GOAL OF THE EXERCISE –
Would you please return the lines of the entries below starting at the line that has "35: (16, 50)" and ending at the line that has "44: (14, 35)", both included, exactly as they are?

INPUT RECORDS –
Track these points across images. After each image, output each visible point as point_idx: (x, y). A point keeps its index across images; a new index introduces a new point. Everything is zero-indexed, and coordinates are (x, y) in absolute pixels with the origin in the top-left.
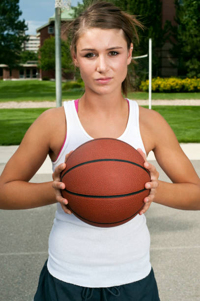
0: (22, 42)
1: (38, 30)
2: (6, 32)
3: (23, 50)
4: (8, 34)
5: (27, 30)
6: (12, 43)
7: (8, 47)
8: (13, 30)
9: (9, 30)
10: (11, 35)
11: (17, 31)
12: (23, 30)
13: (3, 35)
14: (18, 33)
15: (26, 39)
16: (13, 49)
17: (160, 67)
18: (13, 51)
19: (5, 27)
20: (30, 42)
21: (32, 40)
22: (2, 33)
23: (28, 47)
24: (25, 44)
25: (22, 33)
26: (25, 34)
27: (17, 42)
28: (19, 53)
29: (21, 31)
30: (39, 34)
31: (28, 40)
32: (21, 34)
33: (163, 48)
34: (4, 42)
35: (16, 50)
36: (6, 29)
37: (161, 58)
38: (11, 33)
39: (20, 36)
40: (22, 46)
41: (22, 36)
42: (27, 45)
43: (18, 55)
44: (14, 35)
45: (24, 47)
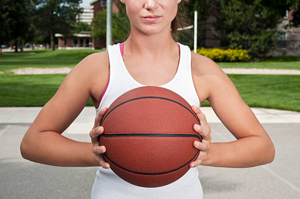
0: (77, 14)
1: (92, 3)
2: (62, 5)
3: (77, 21)
4: (63, 6)
5: (82, 2)
6: (67, 14)
7: (63, 18)
8: (68, 3)
9: (64, 2)
10: (67, 7)
11: (72, 4)
12: (78, 3)
13: (59, 7)
14: (73, 6)
15: (80, 11)
16: (68, 20)
17: (204, 38)
18: (68, 22)
20: (84, 14)
21: (86, 12)
22: (58, 5)
23: (82, 19)
24: (79, 16)
25: (77, 5)
26: (79, 6)
27: (72, 14)
28: (74, 24)
29: (76, 4)
30: (93, 7)
31: (82, 12)
32: (75, 7)
33: (207, 21)
34: (60, 14)
35: (70, 21)
36: (61, 2)
37: (205, 30)
38: (67, 5)
39: (75, 8)
40: (77, 17)
41: (77, 9)
42: (81, 17)
43: (73, 25)
44: (70, 7)
45: (79, 19)
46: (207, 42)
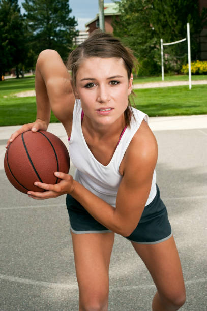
0: (73, 37)
1: (87, 24)
2: (58, 29)
3: (74, 44)
4: (60, 30)
5: (77, 25)
6: (64, 38)
7: (61, 42)
8: (64, 27)
9: (60, 26)
10: (63, 31)
11: (68, 27)
12: (73, 26)
13: (55, 31)
14: (69, 30)
15: (76, 34)
16: (65, 43)
17: (200, 51)
18: (65, 45)
19: (57, 24)
20: (80, 37)
21: (82, 35)
22: (55, 30)
23: (79, 42)
24: (76, 39)
25: (73, 29)
26: (75, 29)
27: (68, 37)
28: (71, 47)
29: (72, 27)
30: (88, 29)
31: (78, 35)
32: (71, 30)
33: (202, 34)
34: (57, 38)
35: (67, 44)
36: (58, 26)
37: (200, 43)
38: (63, 29)
39: (71, 31)
40: (74, 40)
41: (73, 31)
43: (70, 48)
44: (66, 31)
45: (75, 42)
46: (203, 55)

PROBLEM SOLUTION –
35: (16, 50)
36: (6, 29)
37: (161, 58)
38: (11, 33)
39: (20, 36)
40: (22, 46)
41: (22, 36)
42: (27, 45)
43: (18, 55)
44: (14, 35)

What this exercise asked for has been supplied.